*** Data supplied Section Begins ***

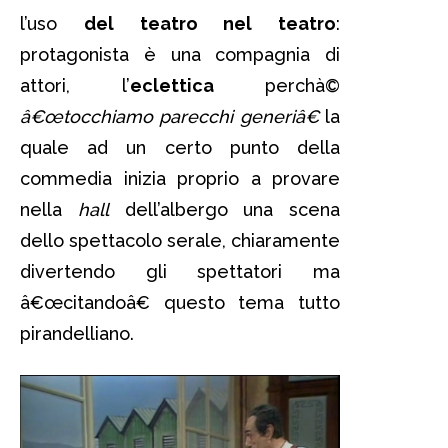
l’uso
del teatro nel teatro
:
protagonista è una compagnia di
attori, l’
eclettica
perchà©
â€œtocchiamo parecchi generiâ€
la
quale ad un certo punto della
commedia inizia proprio a provare
nella
hall
dell’albergo una scena
dello spettacolo serale, chiaramente
divertendo gli spettatori ma
â€œcitandoâ€ questo tema tutto
pirandelliano.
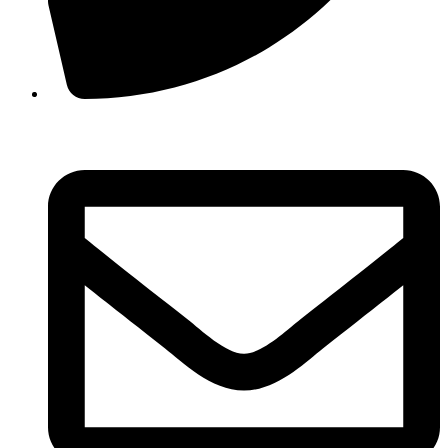
210 3457118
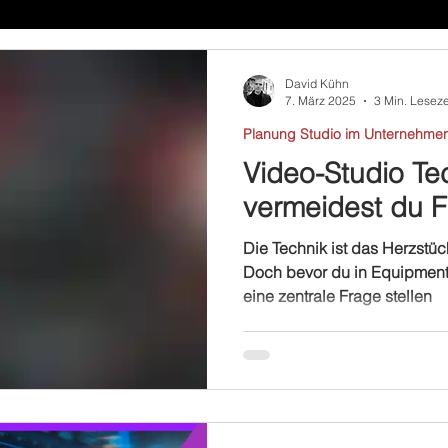
David Kühn
7. März 2025
3 Min. Leseze
Planung Studio im Unternehme
Video-Studio Te
vermeidest du F
Die Technik ist das Herzstüc
Doch bevor du in Equipment in
eine zentrale Frage stellen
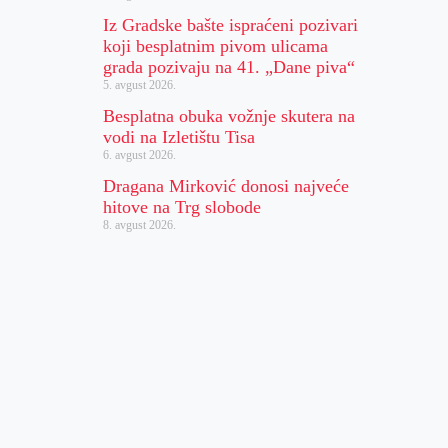
Iz Gradske bašte ispraćeni pozivari
koji besplatnim pivom ulicama
grada pozivaju na 41. „Dane piva“
5. avgust 2026.
Besplatna obuka vožnje skutera na
vodi na Izletištu Tisa
6. avgust 2026.
Dragana Mirković donosi najveće
hitove na Trg slobode
8. avgust 2026.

*** Data supplied Section Ends ***

### Problem
Set down the text read from each entry, line for line and unchanged, leaving the pictures out of your answer.

### Answer box
l’uso
del teatro nel teatro
:
protagonista è una compagnia di
attori, l’
eclettica
perchà©
â€œtocchiamo parecchi generiâ€
la
quale ad un certo punto della
commedia inizia proprio a provare
nella
hall
dell’albergo una scena
dello spettacolo serale, chiaramente
divertendo gli spettatori ma
â€œcitandoâ€ questo tema tutto
pirandelliano.
210 3457118
David Kühn
7. März 2025
3 Min. Leseze
Planung Studio im Unternehme
Video-Studio Te
vermeidest du F
Die Technik ist das Herzstüc
Doch bevor du in Equipment in
eine zentrale Frage stellen
Iz Gradske bašte ispraćeni pozivari
koji besplatnim pivom ulicama
grada pozivaju na 41. „Dane piva“
5. avgust 2026.
Besplatna obuka vožnje skutera na
vodi na Izletištu Tisa
6. avgust 2026.
Dragana Mirković donosi najveće
hitove na Trg slobode
8. avgust 2026.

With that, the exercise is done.